Peregrine Tuesday

August 24, 2010 • 4:58 am

Among raptors, the peregrine is not large. It’s about the size of a large crow, and weighs between 1 and 3 pounds (females are larger).  It’s found on every continent but Antarctica.  With its keen vision and terrible talons, it’s superbly adapted for hunting in the air.  As J. A. Baker describes in The Peregrine:

The eyes of a falcon peregrine weigh approximately one ounce each; they are larger and heavier than human eyes.  If our eyes were in the same proportion to our bodies as the peregrine’s are to his, a twelve stone man would have eyes three inches across, weighing four pounds. The whole retina of a hawk’s eye records a resolution of distant objects that is twice as acute as that of the human retina.

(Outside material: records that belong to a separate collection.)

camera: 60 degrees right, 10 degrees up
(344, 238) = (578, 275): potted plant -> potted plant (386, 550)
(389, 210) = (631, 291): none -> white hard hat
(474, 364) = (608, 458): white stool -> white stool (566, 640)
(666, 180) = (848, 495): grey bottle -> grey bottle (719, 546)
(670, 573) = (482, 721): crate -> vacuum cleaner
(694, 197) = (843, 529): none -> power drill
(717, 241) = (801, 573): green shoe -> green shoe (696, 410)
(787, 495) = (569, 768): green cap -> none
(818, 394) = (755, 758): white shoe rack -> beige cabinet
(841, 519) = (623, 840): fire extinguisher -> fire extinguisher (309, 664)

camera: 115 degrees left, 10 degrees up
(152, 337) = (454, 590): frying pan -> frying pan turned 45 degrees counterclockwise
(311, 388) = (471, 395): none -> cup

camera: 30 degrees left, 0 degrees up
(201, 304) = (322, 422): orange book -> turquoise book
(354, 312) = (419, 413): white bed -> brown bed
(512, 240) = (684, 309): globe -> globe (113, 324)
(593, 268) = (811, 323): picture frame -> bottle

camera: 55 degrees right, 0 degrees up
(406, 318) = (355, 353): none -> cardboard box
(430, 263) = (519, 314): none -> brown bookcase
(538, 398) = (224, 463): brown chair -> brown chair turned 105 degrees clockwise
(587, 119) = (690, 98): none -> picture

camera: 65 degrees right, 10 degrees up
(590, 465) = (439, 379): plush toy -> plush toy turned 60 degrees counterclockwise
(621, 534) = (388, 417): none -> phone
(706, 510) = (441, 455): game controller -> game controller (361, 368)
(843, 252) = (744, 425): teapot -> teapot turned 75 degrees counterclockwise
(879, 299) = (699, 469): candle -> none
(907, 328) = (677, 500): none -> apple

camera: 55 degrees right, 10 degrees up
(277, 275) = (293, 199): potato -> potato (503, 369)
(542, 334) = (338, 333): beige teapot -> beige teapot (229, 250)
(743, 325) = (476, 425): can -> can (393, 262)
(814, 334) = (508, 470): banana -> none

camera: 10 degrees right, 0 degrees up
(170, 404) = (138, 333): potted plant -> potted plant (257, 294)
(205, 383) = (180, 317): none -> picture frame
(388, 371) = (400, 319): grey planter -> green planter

Raptor feet.  “c” is the peregrine; can you guess the others? (UPDATE: I’ve posted the answer in the thread for comment #6.)

As far as we know, and judging simply by its clocked movement through the medium, the peregrine is the world’s fastest animal.  It regularly attains speeds above 150 mph (241 kph) during the stoop, the controlled vertical dive it uses to strike prey from above.   Here are two videos in which people try to measure its dive speed.  In the first, “Frightful” is clocked at 183 mph (295 kph); a later dive recorded 242 mph (389 kph).

And here’s a video of Lady diving at 180 mph (290 kph).

The tide was rising in the estuary; sleeping waders crowded the saltings; plover were restless.  I expected the hawk to drop from the sky, but he came low from inland. He was a skimming black crescent, cutting across the saltings, sending up a cloud of dunlin dense as a swarm of bees. He drove up between them, black shark in shoals of silver fish, threshing and plunging.  With a sudden stab down he was clear of the swirl and was chasing a solitary dunlin up into the sky.  The dunlin seemed to come slowly back to the hawk.  It passed into his dark outline, and did not re-appear.  There was no brutality, no violence. The hawk’s foot reached out, and gripped, and squeezed, and quenched the dunlin’s heart as effortlessly as a man’s finger extinguishing an insect.  Languidly, easily, the hawk glided down to an elm on the island to plume and eat his prey.

J. A. Baker, The Peregrine

11 thoughts on “Peregrine Tuesday

  1. I always want to see raptors stoop, but naturally it’s an elusive sight, especially when one lives in a city. But I finally did get to see one last year: an osprey on Lake Washington. It got a fish.

  2. OK, OK. The Peregrine is on my next Amazon order. Who can resist those excerpts?

    I am slightly handicapped without audio at work, but those videos are interesting nonetheless. Is that 150mph+ figure for a “normal” altitude stoop, say, off the 27th floor of UH?

  3. Fantastic footage. I regularly see Peregrines (I live on the North Cornwall coast) and occasionally see them stooping on prey, but I don’t get views like that. My most memorable Peregrine kill was when I saw one take a passing Leach’s petrel at sea. The petrel was totally oblivious of the whole event and no doubt didn’t feel a thing.
    J.A Bakers book is a great read as long as you realise that, in places, he has used artistic licence.

  4. The talon ID is difficult. I’d guess the two on the right are owls: D maybe a great grey owl, and E maybe a barn owl.

    Owls can swivel a talon around to go for either the 3:1 grip (like most raptors) or else a 2:2 opposing grip.

    I’m guessing B is a rough-legged hawk or a ferrugious hawk.

    Is A another buteo? Like a redtail?
    (Just guessing, really)

  5. A is like C lightly built, so prey is probably birds or small surface mammals. Falcon/goshawk?

    B obviously hunts bigger prey, maybe larger ground prey (Do you need that kind of grip for killing/carrying birds?)

    D: some kind of owl.

    E: I see fish-hooks! Sea eagle?

    1. Here’s the key (from a PLoS paper on raptor feet):

      A) Accipitridae: goshawk, Accipiter gentilis, MOR OST-1276; (B), Accipitridae: red-tailed hawk, Buteo jamaicensis MOR OST-1275; (C) Falconidae: peregrine falcon, Falco peregrinus, MOR OST-1265; (D) Strigiformes: great grey owl, Strix nebulosa, MOR OST-1284; (E) Pandionidae: osprey, Pandion haliaetus, MOR OST-1268.

      Good call on the fishing talons!